Coherence Between Reasoning Subtasks: Analysis reveals uneven performance across reasoning dimensions, with models excelling in temporal, spatial, and causal reasoning while struggling with abstract and mathematical tasks. This pattern indicates that current UMMs better handle concrete, observable phenomena than symbolic reasoning. Strong interdependence among physical reasoning types suggests shared mechanisms for processing spatiotemporal relationships, while abstract reasoning develops as a distinct capability.

Reasoning Analysis
Figure 7: Analysis of reasoning capabilities showing performance patterns across different reasoning subtasks and their correlations.

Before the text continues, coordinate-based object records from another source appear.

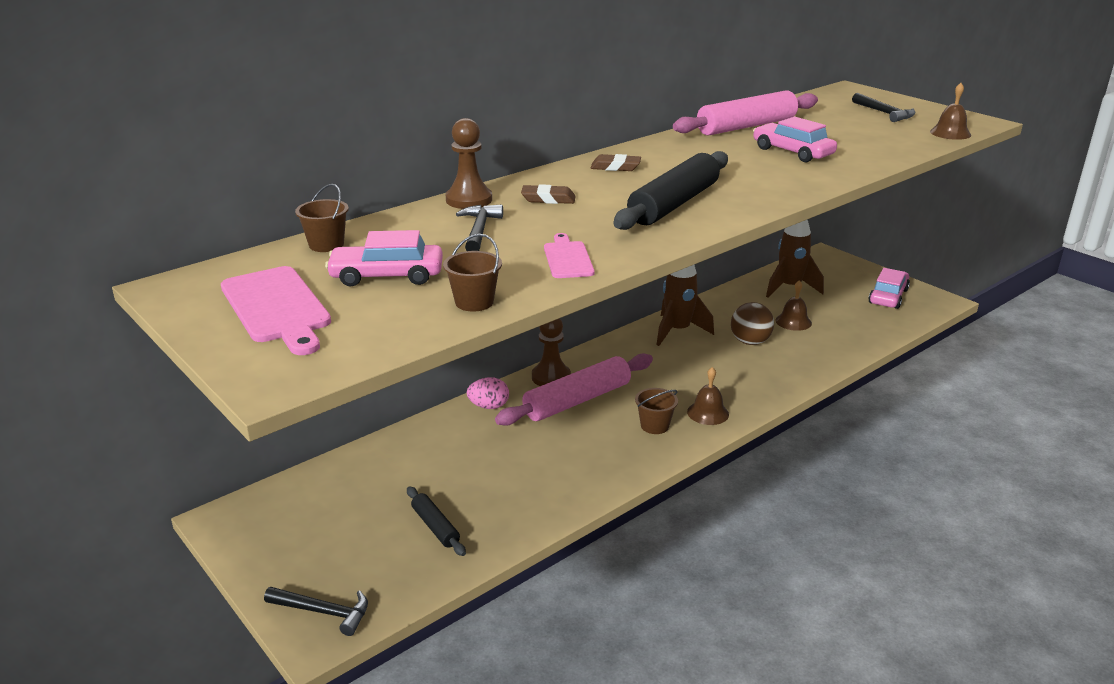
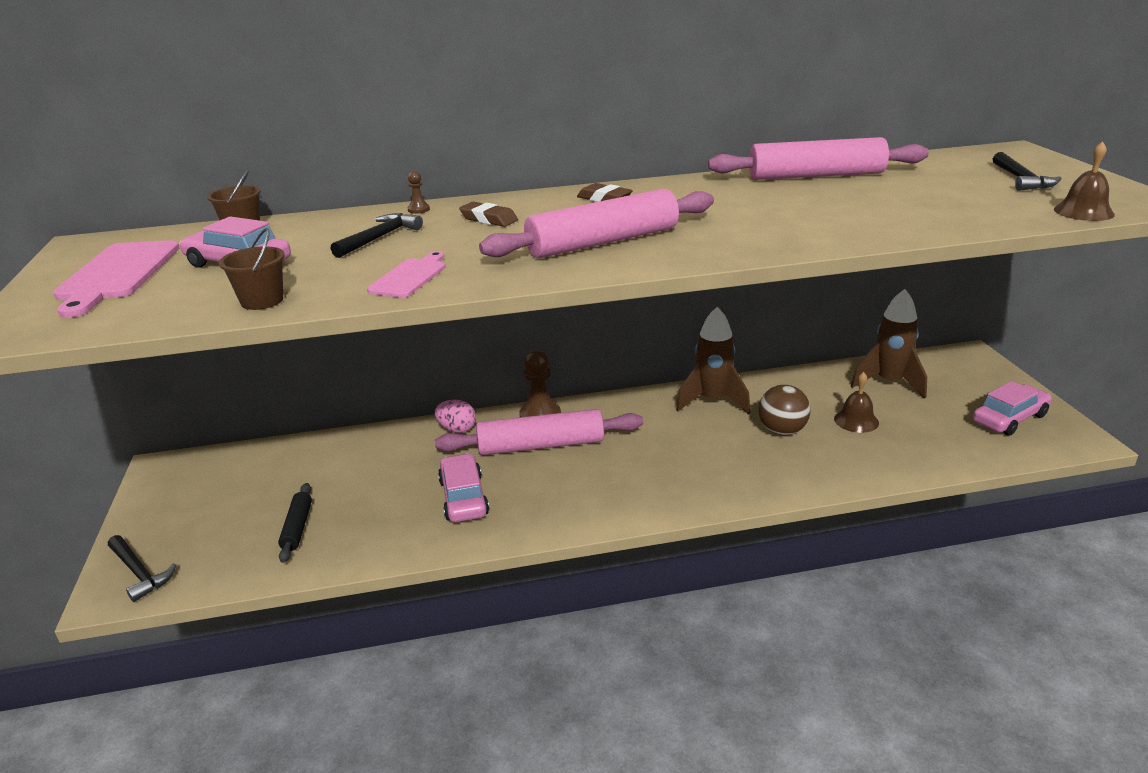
camera: 30 degrees right, 0 degrees up
(469, 200) = (418, 210): brown pawn -> brown pawn, size x0.45
(654, 426) = (589, 492): brown bucket -> none
(673, 204) = (603, 242): black rolling pin -> pink rolling pin
(708, 413) = (657, 494): brown bell -> none
(792, 152) = (828, 208): pink car -> pink car (463, 497)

Evaluation Protocol Reliability: We conducted user studies with 4 human experts to validate our VLM-as-judge evaluation protocol. Results demonstrate strong alignment between GPT-4.1 and human expert judgments across all evaluation dimensions. Visual-quality-related metrics show particularly strong human-VLM agreement, while reasoning-related metrics exhibit larger but acceptable discrepancies due to inherent complexities in multimodal reasoning assessment.

Evaluation Reliability
Figure 8: Evaluation reliability of GPT-4.1 across five assessment dimensions, showing Pearson correlation coefficients and Mean Absolute Error compared to human experts.

Conclusion

We introduce ROVER , the first benchmark for reciprocal cross-modal reasoning, which systematically evaluates 17 unified multimodal models across 23 diverse task types in both verbal reasoning for visual generation and interleaved multimodal reasoning scenarios. Our evaluation exposes substantial performance gaps in current models and establishes that interleaved generation capabilities are strongly correlated with cross-modal reasoning effectiveness. These findings expose critical limitations in existing unified models and provide insights for advancing cross-modal reasoning capabilities in future omnimodal models. ROVER represents a critical step toward enabling true omnimodal generation through reciprocal cross-modal reasoning.